From the Braver Institute
Years ago when I was working for my family’s trucking company the other guys in the office and I would try to win radio contests. We were rather successful at it and the fact that we won a trip to the Bahamas was a testament to that.
Winning that trip was not a good thing for me.
I really wanted to go, but I knew that I could not go for two reasons. The first was that I couldn’t afford to take the time off of work and the second and perhaps most important reason is that if I had gone to the Bahamas, there is a better than good chance that I would never have returned.
Ever since I first heard Bobby Bloom singing about Montego Bay, I had dreamt of life on a Caribbean island (a South Pacific island would work just as well, I’m not picky). Becoming a Jimmy Buffett fan in my teens didn’t help matters any.
The idea of a never-ending summer, living in a grass shack on the beach, in the land of rum and fruit juices to accompany it, was all too appealing.
Fast forward to the present day.
Here it is. The heart of winter. The most useless time of the year for me. Try as I might to find some way to enjoy it, I cannot. Winter for me is little more than a series of days that will bring either cold and nothing to do, or cold and nothing to do with a helping of snow shoveling on top of that, which is technically something to do but somehow doesn’t seem to count as such.
This winter I have decided that I have had enough. I have decided that I am going to finally get away from the season that keeps me from enjoying outdoor life year-round. I have decided that I am moving to St. Croix in the U.S. Virgin Islands.
Goodbye sub-zero numbness. I have dealt with you for far too many years and I want to live out the rest of my days in temperatures that require me to wear shorts and polo shirts all year long.
Why St. Croix, you ask? St. Croix is the least touristy of the U.S. Virgin Islands which is something that is better suited to handle the likes of me as opposed to the islands of St. John and St. Thomas. Since these islands are U.S. territories there are no issues with passports and visas. I can simply arrive one day and remain there until I decide to leave. It is as simple as that.
Of course I realize that living in a grass shack on the beach isn’t going to happen, but that never was the true appeal of my perceived island life anyway.
People have said to me “but Braver, I am sure that island living is an isolated, lonely existence” to which I reply “and how is that any different than the isolated, lonely existence I am living now?” The only difference I can see is that it would be a warm, isolated, lonely existence with golf and sailing all year long.
Just thinking about it all makes me want to sell all of my earthly possessions and make the move later this afternoon, but alas I cannot.
I cannot leave my daughters. I could not bear the thought of not being here as they grow up.
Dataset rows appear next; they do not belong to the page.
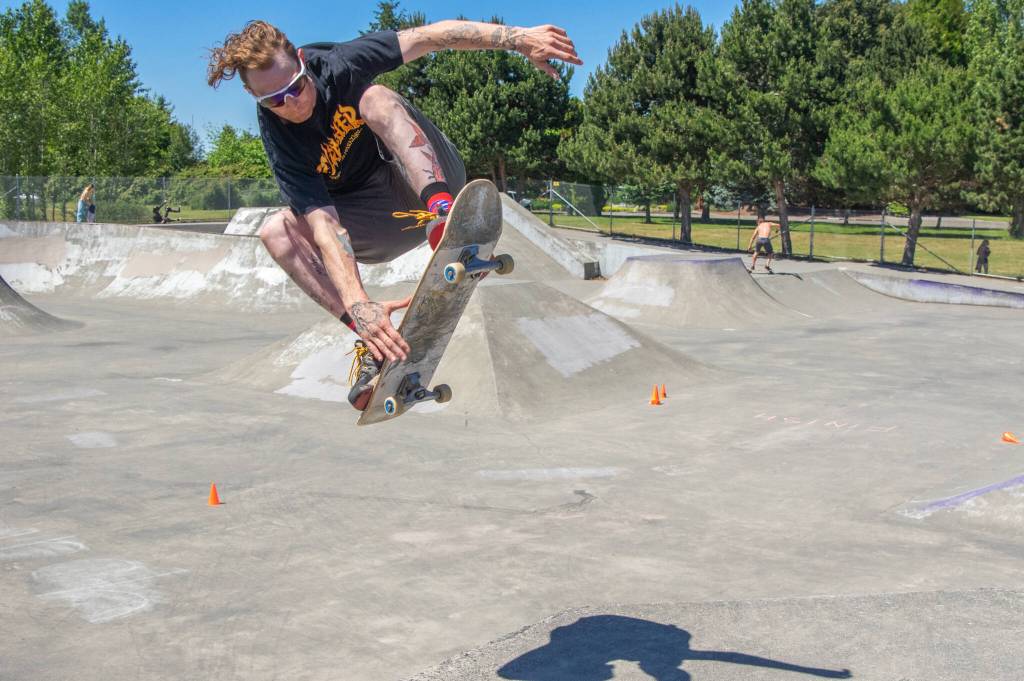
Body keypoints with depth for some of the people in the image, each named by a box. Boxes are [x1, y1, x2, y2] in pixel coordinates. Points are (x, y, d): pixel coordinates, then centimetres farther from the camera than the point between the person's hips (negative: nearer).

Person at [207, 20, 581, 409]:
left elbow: (430, 37, -25)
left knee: (375, 98, -28)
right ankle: (374, 342, -26)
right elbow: (324, 226, -32)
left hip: (427, 177, -2)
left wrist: (517, 38, -37)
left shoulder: (334, 66, -19)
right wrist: (357, 303, -47)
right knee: (276, 233, -19)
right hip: (390, 219, 2)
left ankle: (444, 223, -46)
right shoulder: (281, 143, -19)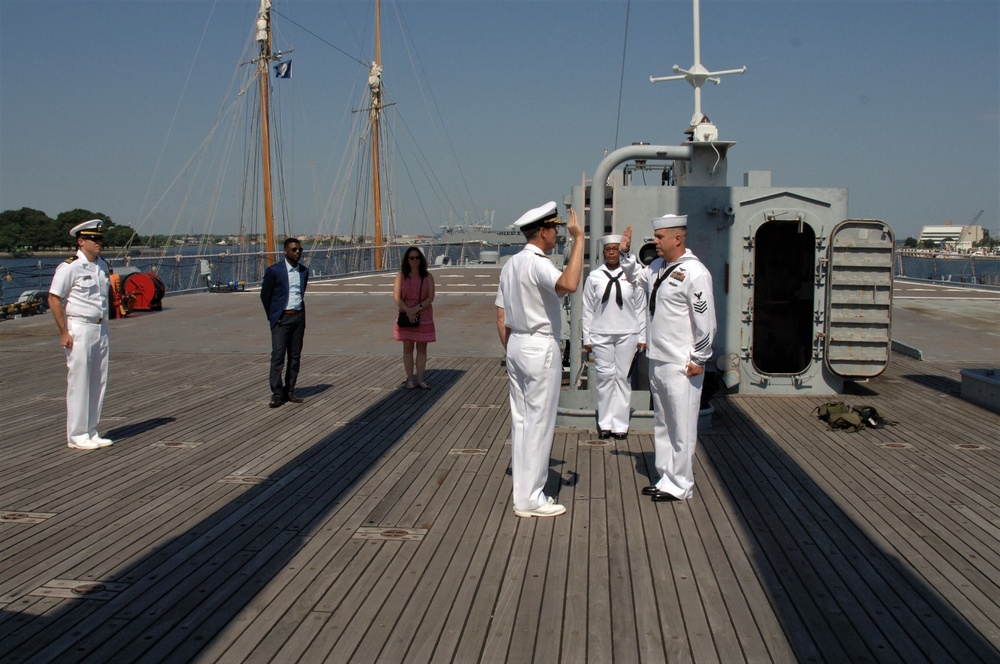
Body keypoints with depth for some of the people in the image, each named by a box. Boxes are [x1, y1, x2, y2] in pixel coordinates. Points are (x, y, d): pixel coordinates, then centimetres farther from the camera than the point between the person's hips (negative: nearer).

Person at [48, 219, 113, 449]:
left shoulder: (102, 266, 11)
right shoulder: (70, 267, -11)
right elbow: (54, 299, -11)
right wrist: (64, 332, -14)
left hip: (100, 328, 7)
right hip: (79, 329, -7)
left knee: (98, 382, 9)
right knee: (78, 383, -3)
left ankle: (91, 431, 19)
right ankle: (77, 435, 5)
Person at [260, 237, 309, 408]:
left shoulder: (304, 271, 8)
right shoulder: (274, 271, -8)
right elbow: (265, 295, 1)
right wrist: (273, 316, 5)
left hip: (299, 317, 5)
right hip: (281, 319, -5)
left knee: (295, 356, 6)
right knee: (278, 356, -9)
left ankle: (289, 392, 13)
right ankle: (276, 394, -6)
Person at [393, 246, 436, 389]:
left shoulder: (428, 277, 1)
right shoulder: (401, 275, 0)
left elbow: (431, 297, -6)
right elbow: (396, 297, -6)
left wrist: (417, 309, -19)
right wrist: (408, 310, -19)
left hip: (424, 317, 1)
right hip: (406, 316, -1)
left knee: (422, 348, 3)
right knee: (408, 348, 2)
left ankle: (420, 379, 8)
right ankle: (410, 379, 6)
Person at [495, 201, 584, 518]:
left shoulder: (511, 264, 11)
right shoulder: (537, 264, -17)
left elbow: (501, 317, 14)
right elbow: (569, 284, -38)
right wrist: (578, 239, -30)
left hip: (517, 347, 9)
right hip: (541, 349, -9)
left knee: (520, 420, 12)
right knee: (538, 424, -2)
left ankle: (524, 492, 19)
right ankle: (530, 499, 4)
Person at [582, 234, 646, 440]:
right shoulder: (594, 277, 3)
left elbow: (640, 308, 5)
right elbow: (587, 309, 6)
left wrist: (642, 337, 3)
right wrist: (586, 337, 3)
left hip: (627, 334, 0)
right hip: (601, 335, 0)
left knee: (623, 377, 3)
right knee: (605, 377, 2)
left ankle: (620, 424, 10)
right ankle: (605, 424, 10)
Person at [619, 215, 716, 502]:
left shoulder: (694, 273, -15)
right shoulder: (658, 267, 11)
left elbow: (706, 322, -16)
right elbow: (637, 276, 36)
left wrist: (699, 360, -13)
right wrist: (625, 253, 22)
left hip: (682, 367, -9)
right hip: (657, 361, 9)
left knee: (682, 427, -1)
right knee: (662, 425, 16)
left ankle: (680, 485, 8)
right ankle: (667, 478, 27)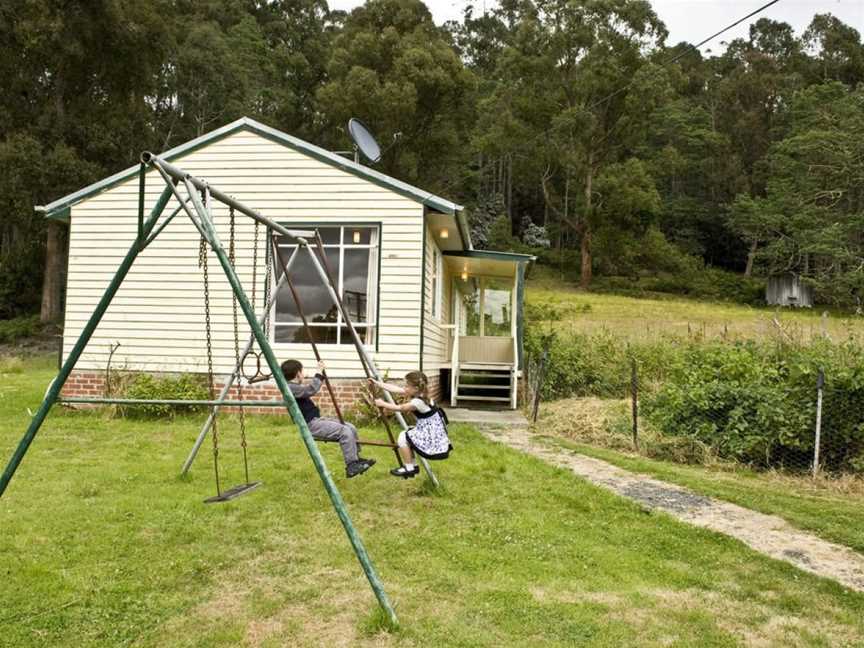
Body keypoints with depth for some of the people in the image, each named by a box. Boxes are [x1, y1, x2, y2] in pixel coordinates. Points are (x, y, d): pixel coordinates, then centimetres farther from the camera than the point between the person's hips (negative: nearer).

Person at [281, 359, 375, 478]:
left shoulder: (294, 387, 15)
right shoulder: (291, 388, -16)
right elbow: (311, 390, -30)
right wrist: (319, 373, -23)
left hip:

Watching them make the transformation from children to young ladies trumps all of my tropical paradise plans. For them I will tough out the winters. For them I will shovel the snow. For them I will go outside, scrape the ice off of the windows and warm up the car before taking them to school.
Reality has a way of slamming the door on dreams, but let me tell you this: though my daughters are the best thing that ever happened to me, the moment they are both eighteen I am on my way to the airport with my golf clubs and a ticket to St. Croix in my hand.